* [INSTRUCTIONS TO FOLLOW] Each line below that contains the word "linejoin" must be copied.

* [STORED DATA]
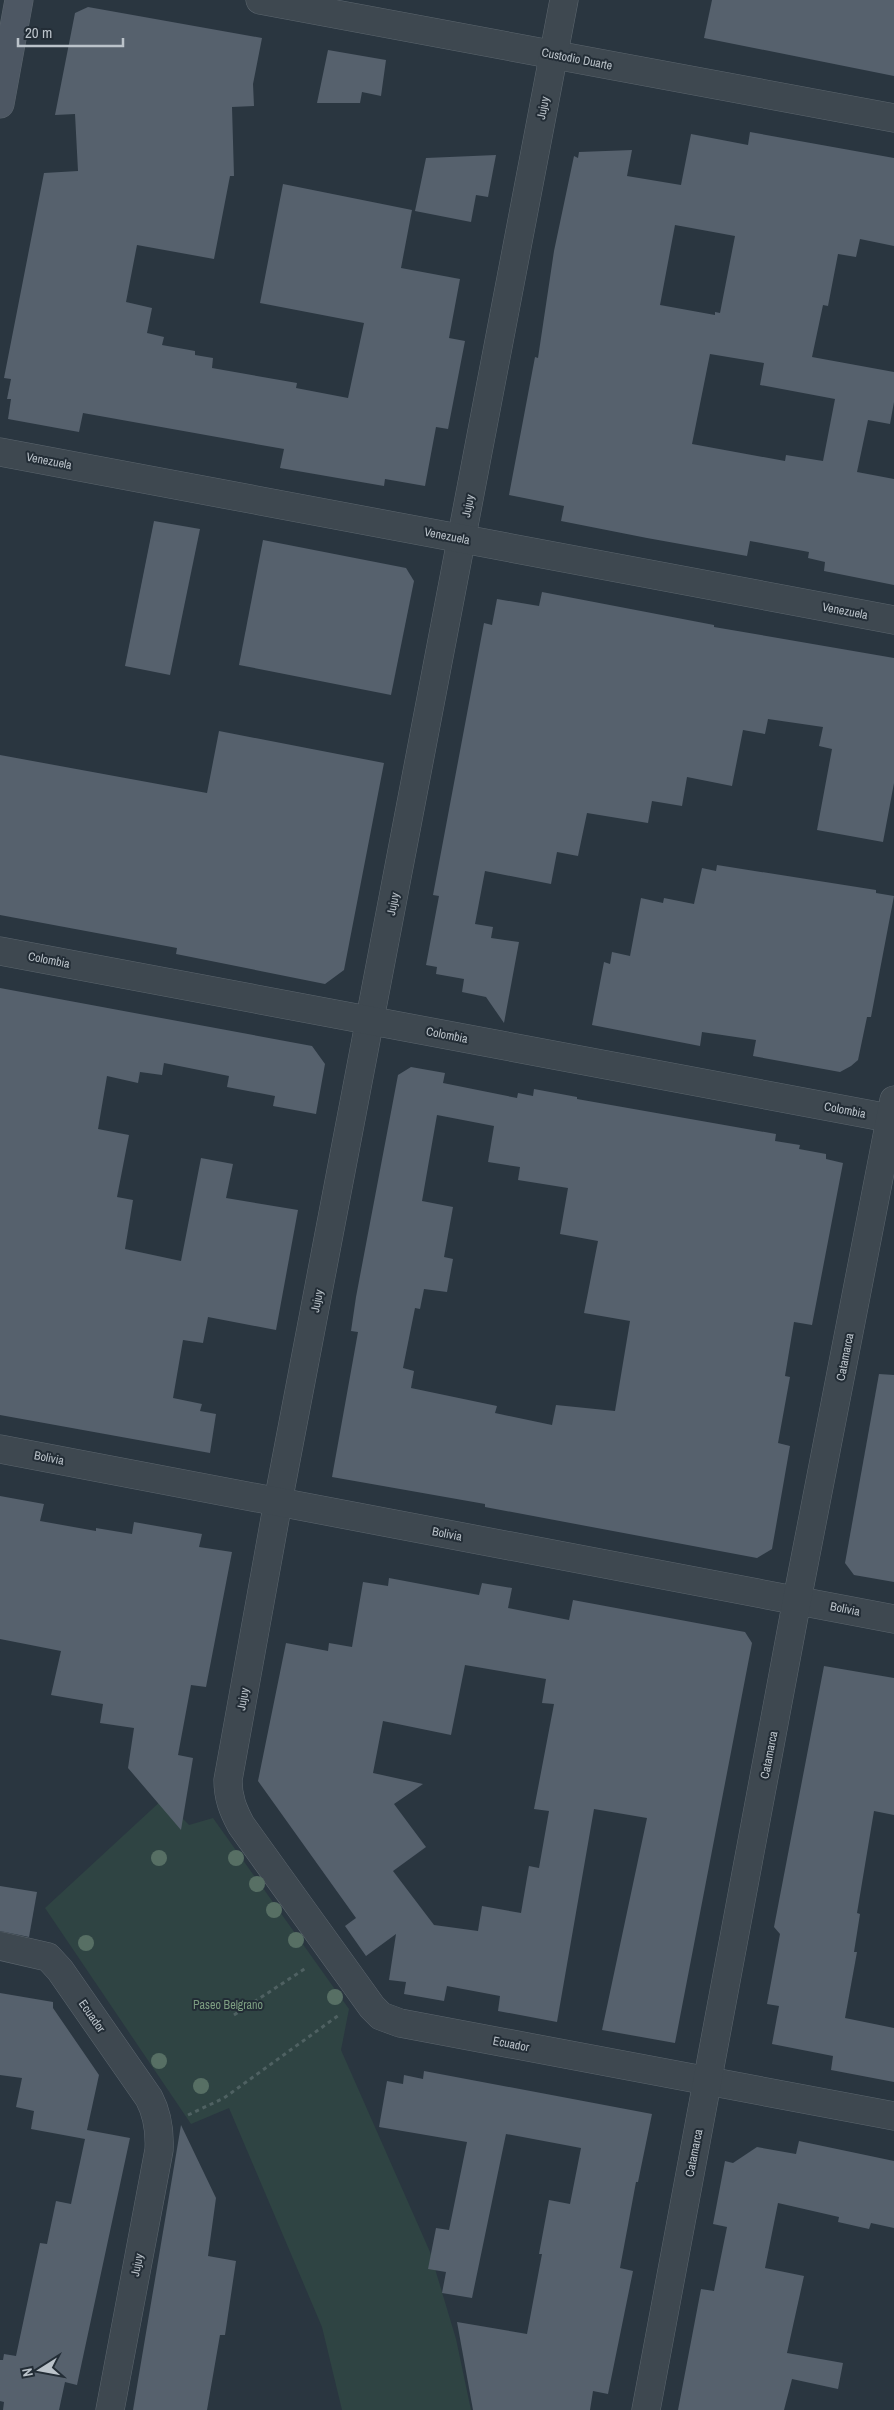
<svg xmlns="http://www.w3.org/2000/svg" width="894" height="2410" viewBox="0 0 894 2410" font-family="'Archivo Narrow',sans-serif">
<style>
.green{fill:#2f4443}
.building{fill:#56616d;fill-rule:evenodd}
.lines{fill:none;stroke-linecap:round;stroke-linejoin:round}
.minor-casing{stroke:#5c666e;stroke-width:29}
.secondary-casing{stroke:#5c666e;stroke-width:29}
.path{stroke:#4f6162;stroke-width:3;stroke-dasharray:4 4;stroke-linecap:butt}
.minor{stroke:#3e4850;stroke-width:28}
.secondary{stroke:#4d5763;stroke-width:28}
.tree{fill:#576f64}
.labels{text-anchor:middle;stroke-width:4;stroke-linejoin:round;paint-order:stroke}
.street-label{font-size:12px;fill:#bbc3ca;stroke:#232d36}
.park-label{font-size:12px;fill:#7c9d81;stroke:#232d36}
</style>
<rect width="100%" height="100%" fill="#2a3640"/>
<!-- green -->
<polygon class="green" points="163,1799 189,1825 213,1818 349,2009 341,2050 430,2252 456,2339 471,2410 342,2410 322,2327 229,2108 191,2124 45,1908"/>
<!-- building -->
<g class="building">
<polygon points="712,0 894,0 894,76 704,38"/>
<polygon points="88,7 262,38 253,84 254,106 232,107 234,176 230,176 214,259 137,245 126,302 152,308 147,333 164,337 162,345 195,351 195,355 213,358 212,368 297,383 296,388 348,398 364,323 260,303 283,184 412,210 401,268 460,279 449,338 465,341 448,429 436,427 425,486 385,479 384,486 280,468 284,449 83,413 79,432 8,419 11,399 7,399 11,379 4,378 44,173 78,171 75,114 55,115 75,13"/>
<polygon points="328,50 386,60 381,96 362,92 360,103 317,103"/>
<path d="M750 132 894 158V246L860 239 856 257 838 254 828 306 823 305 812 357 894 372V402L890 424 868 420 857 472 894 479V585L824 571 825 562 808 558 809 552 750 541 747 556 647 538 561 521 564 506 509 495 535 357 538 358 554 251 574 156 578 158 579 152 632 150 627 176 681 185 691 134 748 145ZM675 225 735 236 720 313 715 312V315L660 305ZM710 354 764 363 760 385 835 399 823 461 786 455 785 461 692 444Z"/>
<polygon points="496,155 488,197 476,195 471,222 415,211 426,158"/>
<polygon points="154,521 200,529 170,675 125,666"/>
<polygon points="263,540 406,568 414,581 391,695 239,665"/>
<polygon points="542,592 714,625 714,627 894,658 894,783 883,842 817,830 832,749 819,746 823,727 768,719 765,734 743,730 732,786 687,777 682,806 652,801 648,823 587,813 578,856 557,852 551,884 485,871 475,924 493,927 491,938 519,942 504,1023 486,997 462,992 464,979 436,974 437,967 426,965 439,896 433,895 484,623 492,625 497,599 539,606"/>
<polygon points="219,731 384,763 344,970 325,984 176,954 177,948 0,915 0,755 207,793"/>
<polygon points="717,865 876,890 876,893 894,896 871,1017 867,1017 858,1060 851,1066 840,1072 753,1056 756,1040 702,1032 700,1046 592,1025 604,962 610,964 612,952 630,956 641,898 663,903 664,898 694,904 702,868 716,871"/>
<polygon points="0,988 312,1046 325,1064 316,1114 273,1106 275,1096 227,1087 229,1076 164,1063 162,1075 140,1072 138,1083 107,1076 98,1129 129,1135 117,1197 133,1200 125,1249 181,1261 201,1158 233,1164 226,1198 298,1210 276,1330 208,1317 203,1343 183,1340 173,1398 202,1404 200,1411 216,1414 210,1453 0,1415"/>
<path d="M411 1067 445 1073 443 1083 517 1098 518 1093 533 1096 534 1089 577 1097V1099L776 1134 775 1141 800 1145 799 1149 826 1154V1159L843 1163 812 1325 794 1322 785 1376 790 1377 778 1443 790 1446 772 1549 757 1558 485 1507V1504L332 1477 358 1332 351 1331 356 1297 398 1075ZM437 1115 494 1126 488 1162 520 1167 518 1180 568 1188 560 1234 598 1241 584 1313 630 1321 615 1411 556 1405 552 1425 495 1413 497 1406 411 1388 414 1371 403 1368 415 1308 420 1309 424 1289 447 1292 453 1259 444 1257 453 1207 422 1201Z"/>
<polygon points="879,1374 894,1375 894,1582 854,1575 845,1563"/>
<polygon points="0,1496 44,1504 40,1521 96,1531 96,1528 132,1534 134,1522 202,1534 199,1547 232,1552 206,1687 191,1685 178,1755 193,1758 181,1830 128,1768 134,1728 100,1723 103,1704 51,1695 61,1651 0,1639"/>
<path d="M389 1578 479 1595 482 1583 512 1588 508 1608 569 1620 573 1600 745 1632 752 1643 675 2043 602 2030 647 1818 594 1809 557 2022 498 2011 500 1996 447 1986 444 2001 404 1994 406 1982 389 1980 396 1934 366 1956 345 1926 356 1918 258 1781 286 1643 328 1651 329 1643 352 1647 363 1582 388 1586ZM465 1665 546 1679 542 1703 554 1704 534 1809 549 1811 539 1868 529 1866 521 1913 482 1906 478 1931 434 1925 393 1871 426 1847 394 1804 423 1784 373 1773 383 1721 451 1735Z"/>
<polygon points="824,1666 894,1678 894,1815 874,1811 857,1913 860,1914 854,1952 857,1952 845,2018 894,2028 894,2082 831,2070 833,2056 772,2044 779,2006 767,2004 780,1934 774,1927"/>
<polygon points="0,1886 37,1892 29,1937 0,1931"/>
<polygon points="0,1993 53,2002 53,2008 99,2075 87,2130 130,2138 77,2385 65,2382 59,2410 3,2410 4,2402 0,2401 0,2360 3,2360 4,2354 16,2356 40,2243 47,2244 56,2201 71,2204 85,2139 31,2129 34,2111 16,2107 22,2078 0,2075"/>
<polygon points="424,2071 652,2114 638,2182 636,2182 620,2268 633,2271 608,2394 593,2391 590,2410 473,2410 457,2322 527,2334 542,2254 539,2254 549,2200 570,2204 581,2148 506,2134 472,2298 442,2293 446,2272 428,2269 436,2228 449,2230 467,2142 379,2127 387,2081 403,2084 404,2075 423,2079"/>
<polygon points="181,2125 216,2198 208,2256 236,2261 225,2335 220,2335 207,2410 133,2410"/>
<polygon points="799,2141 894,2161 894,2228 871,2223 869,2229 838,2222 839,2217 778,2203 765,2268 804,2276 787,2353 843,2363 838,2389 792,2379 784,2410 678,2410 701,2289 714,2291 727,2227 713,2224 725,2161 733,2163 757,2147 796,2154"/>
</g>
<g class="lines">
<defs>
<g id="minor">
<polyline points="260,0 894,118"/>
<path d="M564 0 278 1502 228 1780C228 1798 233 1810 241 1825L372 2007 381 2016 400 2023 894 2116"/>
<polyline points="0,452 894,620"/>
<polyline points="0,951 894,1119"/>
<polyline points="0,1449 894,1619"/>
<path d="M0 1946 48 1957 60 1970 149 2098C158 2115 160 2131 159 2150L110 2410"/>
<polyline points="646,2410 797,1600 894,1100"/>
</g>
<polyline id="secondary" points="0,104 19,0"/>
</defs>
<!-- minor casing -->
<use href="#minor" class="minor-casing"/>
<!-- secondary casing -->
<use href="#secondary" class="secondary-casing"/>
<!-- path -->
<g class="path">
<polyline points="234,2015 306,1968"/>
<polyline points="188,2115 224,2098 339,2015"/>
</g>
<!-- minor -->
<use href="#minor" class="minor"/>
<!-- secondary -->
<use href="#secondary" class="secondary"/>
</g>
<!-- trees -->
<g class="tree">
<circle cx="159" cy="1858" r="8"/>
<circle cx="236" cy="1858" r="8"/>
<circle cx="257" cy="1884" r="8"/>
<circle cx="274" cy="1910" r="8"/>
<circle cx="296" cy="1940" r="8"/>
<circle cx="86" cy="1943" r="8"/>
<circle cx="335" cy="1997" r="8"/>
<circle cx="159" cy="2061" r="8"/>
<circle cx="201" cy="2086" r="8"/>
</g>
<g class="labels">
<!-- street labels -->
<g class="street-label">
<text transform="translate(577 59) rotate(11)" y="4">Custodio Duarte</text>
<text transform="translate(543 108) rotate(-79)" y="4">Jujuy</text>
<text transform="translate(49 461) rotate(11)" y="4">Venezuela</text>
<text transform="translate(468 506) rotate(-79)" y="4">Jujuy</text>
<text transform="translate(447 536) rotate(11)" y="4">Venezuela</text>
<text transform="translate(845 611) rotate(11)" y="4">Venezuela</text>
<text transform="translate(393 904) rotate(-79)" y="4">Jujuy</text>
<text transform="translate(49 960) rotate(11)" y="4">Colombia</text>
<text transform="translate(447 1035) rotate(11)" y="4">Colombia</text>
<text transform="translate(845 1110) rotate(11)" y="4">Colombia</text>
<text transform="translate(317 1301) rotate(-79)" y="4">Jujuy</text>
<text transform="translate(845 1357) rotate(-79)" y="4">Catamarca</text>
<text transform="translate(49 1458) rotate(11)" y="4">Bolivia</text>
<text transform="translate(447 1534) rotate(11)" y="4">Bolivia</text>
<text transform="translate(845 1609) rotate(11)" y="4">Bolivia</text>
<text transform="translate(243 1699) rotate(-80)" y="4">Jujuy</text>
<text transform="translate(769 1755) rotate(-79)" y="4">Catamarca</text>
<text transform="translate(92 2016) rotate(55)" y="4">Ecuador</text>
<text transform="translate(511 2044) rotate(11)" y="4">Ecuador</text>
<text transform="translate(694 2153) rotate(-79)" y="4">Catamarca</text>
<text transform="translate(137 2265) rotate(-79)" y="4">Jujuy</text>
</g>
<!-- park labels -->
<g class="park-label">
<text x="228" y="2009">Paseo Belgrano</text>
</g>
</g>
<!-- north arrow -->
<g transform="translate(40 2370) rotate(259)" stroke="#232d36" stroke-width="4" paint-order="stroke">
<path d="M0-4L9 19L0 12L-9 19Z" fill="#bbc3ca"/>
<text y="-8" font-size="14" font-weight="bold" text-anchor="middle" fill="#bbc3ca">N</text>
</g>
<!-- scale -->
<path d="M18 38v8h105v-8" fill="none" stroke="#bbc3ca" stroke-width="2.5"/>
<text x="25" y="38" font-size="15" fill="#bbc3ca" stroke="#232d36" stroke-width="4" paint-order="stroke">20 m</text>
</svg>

* [RESULT FOR THIS TASK]
.lines{fill:none;stroke-linecap:round;stroke-linejoin:round}
.labels{text-anchor:middle;stroke-width:4;stroke-linejoin:round;paint-order:stroke}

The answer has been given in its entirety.